Entries supplied:
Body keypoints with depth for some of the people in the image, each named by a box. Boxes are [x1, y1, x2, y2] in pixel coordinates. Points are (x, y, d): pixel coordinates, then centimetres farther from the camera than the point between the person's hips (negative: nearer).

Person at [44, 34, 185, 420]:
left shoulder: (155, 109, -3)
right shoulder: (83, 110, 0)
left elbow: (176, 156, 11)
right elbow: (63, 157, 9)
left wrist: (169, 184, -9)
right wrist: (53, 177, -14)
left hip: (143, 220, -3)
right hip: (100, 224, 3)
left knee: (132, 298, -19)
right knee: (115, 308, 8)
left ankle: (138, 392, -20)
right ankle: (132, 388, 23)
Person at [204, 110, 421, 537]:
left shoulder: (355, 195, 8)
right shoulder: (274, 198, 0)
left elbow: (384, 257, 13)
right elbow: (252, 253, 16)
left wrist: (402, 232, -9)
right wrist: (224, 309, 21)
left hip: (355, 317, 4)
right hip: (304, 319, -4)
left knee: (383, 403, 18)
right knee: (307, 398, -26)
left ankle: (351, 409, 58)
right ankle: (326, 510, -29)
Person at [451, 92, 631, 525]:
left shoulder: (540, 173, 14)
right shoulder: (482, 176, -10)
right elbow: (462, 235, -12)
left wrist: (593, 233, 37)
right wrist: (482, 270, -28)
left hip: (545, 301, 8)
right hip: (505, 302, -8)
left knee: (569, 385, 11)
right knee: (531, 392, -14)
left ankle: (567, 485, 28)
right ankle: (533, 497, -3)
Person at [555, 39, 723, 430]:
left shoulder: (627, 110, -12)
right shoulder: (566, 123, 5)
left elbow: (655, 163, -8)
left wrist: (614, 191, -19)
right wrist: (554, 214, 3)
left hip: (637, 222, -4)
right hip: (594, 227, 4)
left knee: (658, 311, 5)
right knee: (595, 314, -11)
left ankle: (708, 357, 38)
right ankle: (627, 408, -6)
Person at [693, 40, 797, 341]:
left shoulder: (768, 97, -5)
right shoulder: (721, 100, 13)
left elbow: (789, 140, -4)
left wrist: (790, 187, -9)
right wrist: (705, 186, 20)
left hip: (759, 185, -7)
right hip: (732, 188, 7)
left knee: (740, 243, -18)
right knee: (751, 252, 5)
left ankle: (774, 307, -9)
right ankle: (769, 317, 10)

...

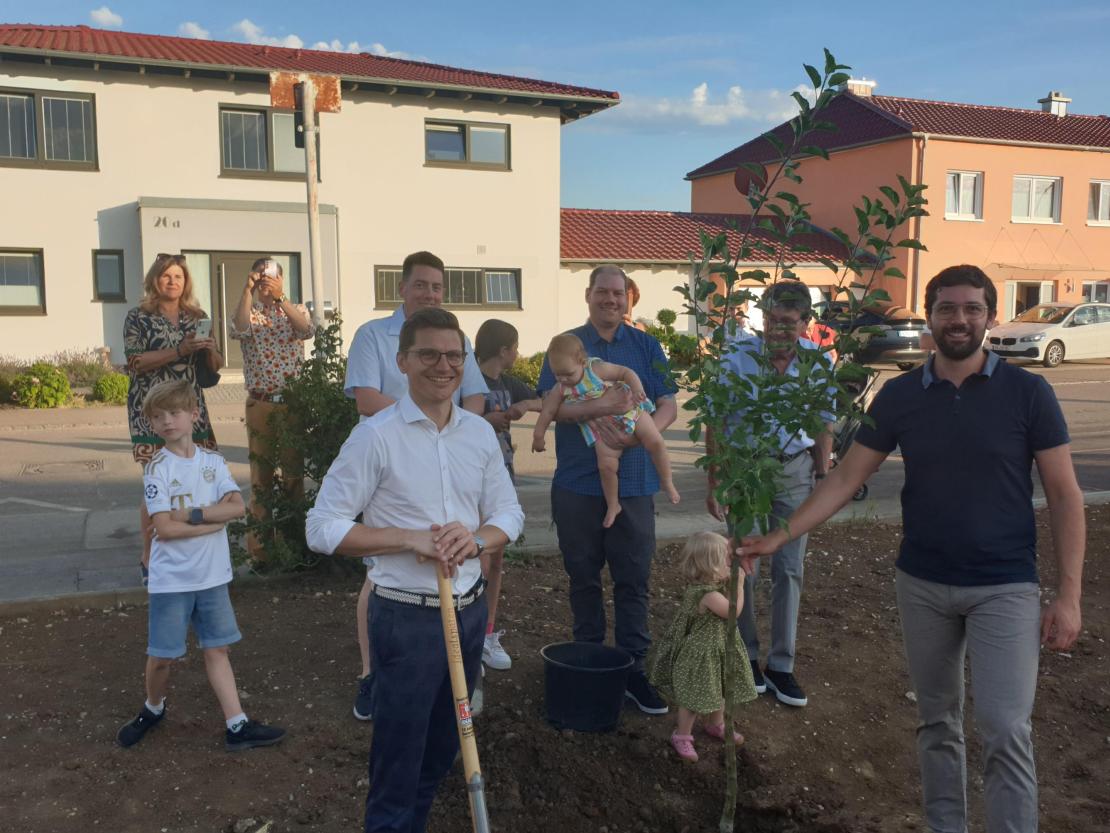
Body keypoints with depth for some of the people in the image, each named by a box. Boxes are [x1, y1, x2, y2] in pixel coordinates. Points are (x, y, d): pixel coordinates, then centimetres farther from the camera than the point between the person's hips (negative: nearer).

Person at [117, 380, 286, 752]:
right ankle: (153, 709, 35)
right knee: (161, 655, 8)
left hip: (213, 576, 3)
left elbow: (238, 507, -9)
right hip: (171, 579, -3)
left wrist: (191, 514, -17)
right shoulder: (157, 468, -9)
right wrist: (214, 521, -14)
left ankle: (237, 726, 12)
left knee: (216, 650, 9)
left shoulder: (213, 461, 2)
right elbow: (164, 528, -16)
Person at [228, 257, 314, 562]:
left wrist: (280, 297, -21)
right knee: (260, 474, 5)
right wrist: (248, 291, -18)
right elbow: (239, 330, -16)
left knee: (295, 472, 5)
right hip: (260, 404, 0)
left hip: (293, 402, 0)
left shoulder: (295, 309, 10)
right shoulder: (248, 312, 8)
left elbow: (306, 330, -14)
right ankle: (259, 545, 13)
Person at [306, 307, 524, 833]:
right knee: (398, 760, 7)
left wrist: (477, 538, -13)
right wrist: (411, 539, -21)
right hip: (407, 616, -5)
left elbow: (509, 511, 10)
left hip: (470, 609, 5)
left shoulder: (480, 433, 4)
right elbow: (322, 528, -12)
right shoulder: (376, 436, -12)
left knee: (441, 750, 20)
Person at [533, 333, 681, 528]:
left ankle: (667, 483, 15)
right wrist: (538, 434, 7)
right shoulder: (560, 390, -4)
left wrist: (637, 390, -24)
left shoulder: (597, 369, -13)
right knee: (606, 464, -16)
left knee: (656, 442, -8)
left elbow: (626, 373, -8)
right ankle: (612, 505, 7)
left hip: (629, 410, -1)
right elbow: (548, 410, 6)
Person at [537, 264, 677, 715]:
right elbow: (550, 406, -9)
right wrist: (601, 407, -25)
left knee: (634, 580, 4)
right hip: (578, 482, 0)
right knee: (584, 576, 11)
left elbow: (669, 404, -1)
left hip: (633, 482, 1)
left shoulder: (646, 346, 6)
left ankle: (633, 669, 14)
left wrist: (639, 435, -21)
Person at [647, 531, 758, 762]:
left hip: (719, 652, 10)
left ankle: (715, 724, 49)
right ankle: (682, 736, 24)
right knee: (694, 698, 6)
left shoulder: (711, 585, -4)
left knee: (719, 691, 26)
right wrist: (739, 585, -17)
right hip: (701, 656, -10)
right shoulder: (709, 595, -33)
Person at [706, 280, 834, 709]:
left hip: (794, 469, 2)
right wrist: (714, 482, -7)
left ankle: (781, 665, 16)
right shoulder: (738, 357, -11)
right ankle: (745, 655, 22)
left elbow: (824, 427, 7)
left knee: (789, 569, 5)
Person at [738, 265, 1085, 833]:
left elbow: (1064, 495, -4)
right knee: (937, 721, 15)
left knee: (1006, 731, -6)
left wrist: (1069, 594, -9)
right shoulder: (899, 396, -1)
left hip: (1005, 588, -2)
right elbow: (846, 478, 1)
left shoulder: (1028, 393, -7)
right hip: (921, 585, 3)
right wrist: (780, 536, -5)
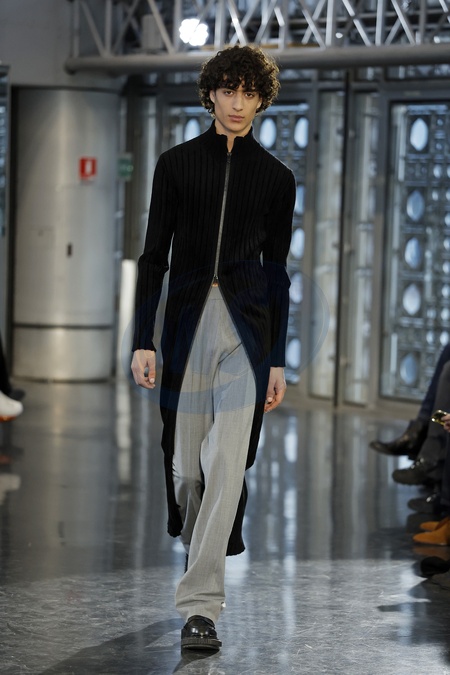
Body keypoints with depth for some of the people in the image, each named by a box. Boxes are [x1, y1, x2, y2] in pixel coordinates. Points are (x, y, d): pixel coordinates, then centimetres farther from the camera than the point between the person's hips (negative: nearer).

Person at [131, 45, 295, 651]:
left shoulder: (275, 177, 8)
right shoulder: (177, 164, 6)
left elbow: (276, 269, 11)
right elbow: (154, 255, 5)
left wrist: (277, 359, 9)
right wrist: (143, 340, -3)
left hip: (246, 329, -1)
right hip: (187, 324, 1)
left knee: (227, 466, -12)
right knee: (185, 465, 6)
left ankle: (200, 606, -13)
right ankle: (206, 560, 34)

--

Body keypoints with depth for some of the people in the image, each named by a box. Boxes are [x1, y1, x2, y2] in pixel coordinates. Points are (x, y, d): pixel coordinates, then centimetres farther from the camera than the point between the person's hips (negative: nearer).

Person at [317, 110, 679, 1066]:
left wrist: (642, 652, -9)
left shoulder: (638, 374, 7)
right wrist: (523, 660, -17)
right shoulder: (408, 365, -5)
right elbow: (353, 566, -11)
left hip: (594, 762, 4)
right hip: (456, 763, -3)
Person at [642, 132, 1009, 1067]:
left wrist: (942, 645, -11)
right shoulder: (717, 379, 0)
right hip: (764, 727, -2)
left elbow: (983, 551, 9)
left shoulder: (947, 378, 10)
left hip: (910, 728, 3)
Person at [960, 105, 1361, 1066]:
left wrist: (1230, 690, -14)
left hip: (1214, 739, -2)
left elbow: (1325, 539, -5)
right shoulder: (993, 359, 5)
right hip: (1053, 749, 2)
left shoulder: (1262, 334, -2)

Task statement: Set down, unchanged, only those lines above that fall between the line with "right elbow: (550, 406, -9)" and the line with "right shoulder: (899, 396, -1)", the two end lines included.

Output for this exercise:
right elbow: (550, 406, -9)
right wrist: (601, 407, -25)
left knee: (634, 580, 4)
right hip: (578, 482, 0)
right knee: (584, 576, 11)
left elbow: (669, 404, -1)
left hip: (633, 482, 1)
left shoulder: (646, 346, 6)
left ankle: (633, 669, 14)
left wrist: (639, 435, -21)
Person at [647, 531, 758, 762]:
left hip: (719, 652, 10)
left ankle: (715, 724, 49)
right ankle: (682, 736, 24)
right knee: (694, 698, 6)
left shoulder: (711, 585, -4)
left knee: (719, 691, 26)
right wrist: (739, 585, -17)
right hip: (701, 656, -10)
right shoulder: (709, 595, -33)
Person at [706, 280, 834, 709]:
left hip: (794, 469, 2)
right wrist: (714, 482, -7)
left ankle: (781, 665, 16)
right shoulder: (738, 357, -11)
right ankle: (745, 655, 22)
left elbow: (824, 427, 7)
left knee: (789, 569, 5)
Person at [738, 265, 1085, 833]:
left elbow: (1064, 495, -4)
right knee: (937, 721, 15)
left knee: (1006, 731, -6)
left wrist: (1069, 594, -9)
right shoulder: (899, 396, -1)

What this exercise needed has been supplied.